### TASK REQUIREMENTS
Reproduce the stretch of the camera forum thread from "# 1Dx vs 1D" through "as a back-up.", word for word.

### SUPPLIED PASSAGE
# 1Dx vs 1D mark IV



## rjackjames

I recently borrowed the 1d mark IV from canon, I am totally impressed by this pro body it blew my 7D out of the water. Now I am debating if I should get a used 1D mark IV on eBay or I should buy a brand new 1Dx.  I Avery skeptical on buying used equipment especially cameras. I shoot a lot of wildlife and airshows and the fast shutter rate is perfect. My 7D handles well maybe I use that as a back-up.

I would appreciate any input on my selection of cameras.

Richard.


----------



## DorkSterr

If you can get a 1Dx no question. I'm not too familiar of Canon DSLR's but I hear the 1DX is night and day from any other Canon DSLRs, ISO performance, auto focus and more.


----------



## rjackjames

DorkSterr said:


> If you can get a 1Dx no question. I'm not too familiar of Canon DSLR's but I hear the 1DX is night and day from any other Canon DSLRs, ISO performance, auto focus and more.

### EXTRACTED DATA
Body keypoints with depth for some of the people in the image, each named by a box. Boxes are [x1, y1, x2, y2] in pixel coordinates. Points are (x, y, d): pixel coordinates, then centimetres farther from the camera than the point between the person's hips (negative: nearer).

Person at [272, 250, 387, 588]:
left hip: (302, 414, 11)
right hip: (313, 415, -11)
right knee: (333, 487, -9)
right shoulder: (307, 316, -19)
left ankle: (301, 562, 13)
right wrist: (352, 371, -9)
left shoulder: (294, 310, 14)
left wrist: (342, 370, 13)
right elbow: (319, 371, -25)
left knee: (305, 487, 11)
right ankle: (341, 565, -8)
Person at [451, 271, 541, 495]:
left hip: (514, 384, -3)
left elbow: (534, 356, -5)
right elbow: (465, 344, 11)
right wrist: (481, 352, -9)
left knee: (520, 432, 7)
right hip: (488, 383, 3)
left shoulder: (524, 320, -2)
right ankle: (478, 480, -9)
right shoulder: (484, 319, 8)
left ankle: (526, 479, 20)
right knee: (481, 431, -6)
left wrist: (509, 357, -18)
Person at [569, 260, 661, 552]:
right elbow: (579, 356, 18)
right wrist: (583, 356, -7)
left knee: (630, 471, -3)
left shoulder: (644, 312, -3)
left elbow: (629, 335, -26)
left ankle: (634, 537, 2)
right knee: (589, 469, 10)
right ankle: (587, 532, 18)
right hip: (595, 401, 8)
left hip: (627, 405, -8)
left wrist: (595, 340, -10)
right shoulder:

### WRITTEN RESPONSE
# 1Dx vs 1D mark IV



## rjackjames

I recently borrowed the 1d mark IV from canon, I am totally impressed by this pro body it blew my 7D out of the water. Now I am debating if I should get a used 1D mark IV on eBay or I should buy a brand new 1Dx.  I Avery skeptical on buying used equipment especially cameras. I shoot a lot of wildlife and airshows and the fast shutter rate is perfect. My 7D handles well maybe I use that as a back-up.